High country land near Queenstown, including the Remarkables, needs to be made into a national park, Federated Mountain Clubs says.
President Peter Wilson said the proposed Remarkables National Park in Otago-Southland would span a vast area, including the namesake mountain range and the watersheds of several rivers.
Mr Wilson said the area already contained large tracts of conservation land, but suffered from a lack of national recognition.
He said it was the third time conservationists had tried to get the area classified as a national park.
"Tramping as a core sport is booming for Kiwis, so is hunting, so is fishing," he said.
"So what we are seeing is a huge re-emergence of New Zealanders' interest in the outdoors. So we think now is the time to put that centre stage and ask politicians to establish a new national park."
Mr Wilson told Afternoons with Jesse Mulligan it gave the "internationally significant" landscape proper protection.
"It's what is known as stewardship land, so one-third of all the conservation estate in New Zealand, - or 10 percent of the total land area - has actually suffered from a lack of protection because the government has never got around to classifying it."
Changing the status to a national park would help get funding for combating pest and predator threats, he said.
"Putting a new national park in that area, centre stage, also helps to say to New Zealanders and tourists that we've got other areas you can enjoy as well.
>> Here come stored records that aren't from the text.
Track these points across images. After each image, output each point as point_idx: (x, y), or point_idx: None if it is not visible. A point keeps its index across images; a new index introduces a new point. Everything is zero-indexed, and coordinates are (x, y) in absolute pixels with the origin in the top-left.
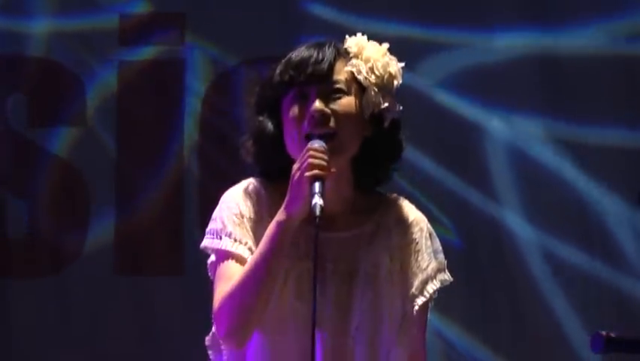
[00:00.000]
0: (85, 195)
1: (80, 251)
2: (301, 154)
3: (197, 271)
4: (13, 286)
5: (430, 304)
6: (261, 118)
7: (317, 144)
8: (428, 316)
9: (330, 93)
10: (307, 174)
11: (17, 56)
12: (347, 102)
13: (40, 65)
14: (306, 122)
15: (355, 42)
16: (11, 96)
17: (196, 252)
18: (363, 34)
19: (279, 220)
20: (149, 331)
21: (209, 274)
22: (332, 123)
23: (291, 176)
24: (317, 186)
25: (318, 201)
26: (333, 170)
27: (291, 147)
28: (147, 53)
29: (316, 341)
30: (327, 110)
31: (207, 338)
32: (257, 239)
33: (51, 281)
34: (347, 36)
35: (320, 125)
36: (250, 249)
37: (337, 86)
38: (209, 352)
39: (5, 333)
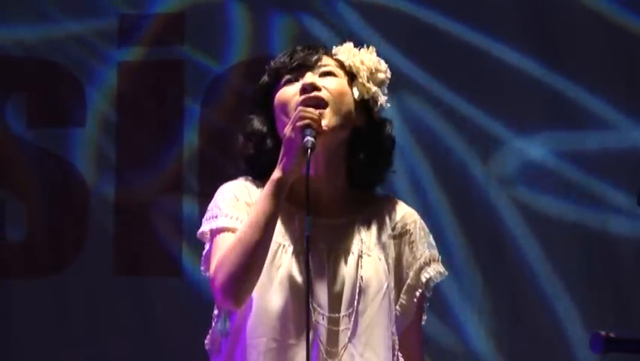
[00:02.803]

"It help relieves some of the pressure in other areas."
Mr Wilson said it was an area for all New Zealanders.
"You can tramp there, you can climb there - it's the pre-eminent place for ice climbing in winter. You can go hunting, horse-riding, four-wheel driving in summer, a little bit of snow-mobiling in winter in the right places.
"So we would say it's a national park for everyone, certainly one of the most accesable national parks, anyone can go there."
Conservation Minister Maggie Barry disputes the claim that turning the land into a national park would give it extra funding.
Ms Barry said much of the area was already protected under the Conservation Act and the Reserves Act.